NOTE 7 - SEGMENT INFORMATION:
The Company has two segments, Commercial Operations and Research and Development. The following table presents net revenues and operating loss for the Company's segments for the three and nine months ended September 30, 2020 and 2019:
| | Three Months Ended September 30, | | Nine Months Ended September 30, |
| | 2020 | | 2020 |
| | Commercial Operations | | Research and Development | | Consolidated | | Commercial Operations | | Research and Development | | Consolidated |
| | U.S. dollars in thousands | | U.S. dollars in thousands |
Net revenues | | | 20,943 | | | | — | | | | 20,943 | | | | 42,898 | | | | — | | | | 42,898 | |
Operating loss | | | 8,134 | | | | 6,326 | | | | 14,460 | | | | 28,466 | | | | 15,510 | | | | 43,976 | |
| | Three Months Ended September 30, | | Nine Months Ended September 30, |
| | 2019 | | 2019 |
| | Commercial Operations | | Research and Development | | Consolidated | | Commercial Operations | | Research and Development | | Consolidated |
| | U.S. dollars in thousands | | U.S. dollars in thousands |
Net revenues | | | 1,401 | | | | — | | | | 1,401 | | | | 4,701 | | | | — | | | | 4,701 | |
Operating loss | | | 5,100 | | | | 4,744 | | | | 9,844 | | | | 10,971 | | | | 20,466 | | | | 31,437 | |
NOTE 8 - COSMO PHARMACEUTICALS N.V. BINDING TERM SHEET:
On August 12, 2020, the Company entered into a binding term sheet with Cosmo Pharmaceuticals N.V. (“Cosmo”) with respect to an exclusive license agreement (the “Cosmo License Agreement”) and a manufacturing agreement for multiple products (the “Cosmo Supply Agreement”).

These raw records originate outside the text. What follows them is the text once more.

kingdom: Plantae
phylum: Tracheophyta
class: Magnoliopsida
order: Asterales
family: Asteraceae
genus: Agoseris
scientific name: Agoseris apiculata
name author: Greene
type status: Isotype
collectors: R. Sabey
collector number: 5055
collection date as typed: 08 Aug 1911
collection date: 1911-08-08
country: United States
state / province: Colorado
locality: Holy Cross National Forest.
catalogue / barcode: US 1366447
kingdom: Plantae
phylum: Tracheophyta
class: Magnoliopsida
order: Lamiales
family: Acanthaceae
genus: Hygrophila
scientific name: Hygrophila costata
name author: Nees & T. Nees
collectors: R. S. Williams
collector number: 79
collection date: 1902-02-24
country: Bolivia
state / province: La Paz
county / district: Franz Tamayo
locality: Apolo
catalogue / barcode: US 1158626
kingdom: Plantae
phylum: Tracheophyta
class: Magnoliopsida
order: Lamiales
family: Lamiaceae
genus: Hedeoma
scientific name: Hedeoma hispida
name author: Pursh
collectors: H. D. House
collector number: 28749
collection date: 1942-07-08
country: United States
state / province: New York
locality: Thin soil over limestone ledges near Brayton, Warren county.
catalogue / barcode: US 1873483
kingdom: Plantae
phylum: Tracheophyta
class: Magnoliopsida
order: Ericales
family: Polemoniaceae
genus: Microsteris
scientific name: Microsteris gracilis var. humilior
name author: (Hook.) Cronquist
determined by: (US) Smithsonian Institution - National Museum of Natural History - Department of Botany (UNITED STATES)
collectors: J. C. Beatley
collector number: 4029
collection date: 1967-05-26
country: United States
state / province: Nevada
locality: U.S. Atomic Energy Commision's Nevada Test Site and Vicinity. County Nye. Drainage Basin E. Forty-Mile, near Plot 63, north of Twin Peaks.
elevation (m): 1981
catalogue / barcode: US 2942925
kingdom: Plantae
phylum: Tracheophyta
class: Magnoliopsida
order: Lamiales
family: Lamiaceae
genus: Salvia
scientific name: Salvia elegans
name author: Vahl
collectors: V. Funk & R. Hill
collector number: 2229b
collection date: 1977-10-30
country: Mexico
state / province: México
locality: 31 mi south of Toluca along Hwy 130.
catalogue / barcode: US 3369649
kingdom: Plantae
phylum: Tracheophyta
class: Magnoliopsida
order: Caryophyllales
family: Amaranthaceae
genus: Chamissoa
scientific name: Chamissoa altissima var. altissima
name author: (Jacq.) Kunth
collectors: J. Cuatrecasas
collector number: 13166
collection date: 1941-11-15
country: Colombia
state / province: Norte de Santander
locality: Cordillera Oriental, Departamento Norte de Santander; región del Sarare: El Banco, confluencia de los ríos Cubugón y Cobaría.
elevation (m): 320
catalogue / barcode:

Under the Cosmo License Agreement, in return for the exclusive European rights to a novel next-generation therapy for the eradication of H. pylori infection (the “New Drug”) that the companies intend to co-develop, the parties agreed to a cost split of 70% RedHill and 30% Cosmo. In addition, Cosmo is expected to pay the Company an amount of $7 million upon signing of the License agreement as well as additional $2 million upon EU marketing approval. The Company is also expected to receive 30% royalties of net sales of the New Drug in Europe.
Upon execution of the proposed Cosmo Supply Agreement, Cosmo will be the exclusive worldwide manufacturer of the New Drug as well as of Movantik® and RHB-204 for pulmonary nontuberculous mycobacteria (NTM) infections (“RHB-204”). In consideration for Cosmo’s costs and expenses related to tech transfer, formulation and development work in respect of these three products, the Company is expected to pay Cosmo €5.5 million.
In addition, Cosmo is expected to pay RedHill $5 million upon the signing of the Cosmo Supply Agreement, and potentially an additional $7 million in two milestone payments upon the occurrence of events related to the RHB-204 development. In return, Cosmo will be entitled to 15% royalties of worldwide net sales of RHB-204.
As of the date of approval of these financial statements, the Company and Cosmo are in negotiations over the definitive agreements.
NOTE 9 - EVENT SUBSEQUENT TO SEPTEMBER 30, 2020:
Subsequent to September 30, 2020, and through November 11, 2020, the Company sold 240,614 ADSs under the ATM program at an average price of $9.7 per ADS for aggregate net proceeds of approximately $2.3 million, net of issuance expenses of approximately $0.1 million.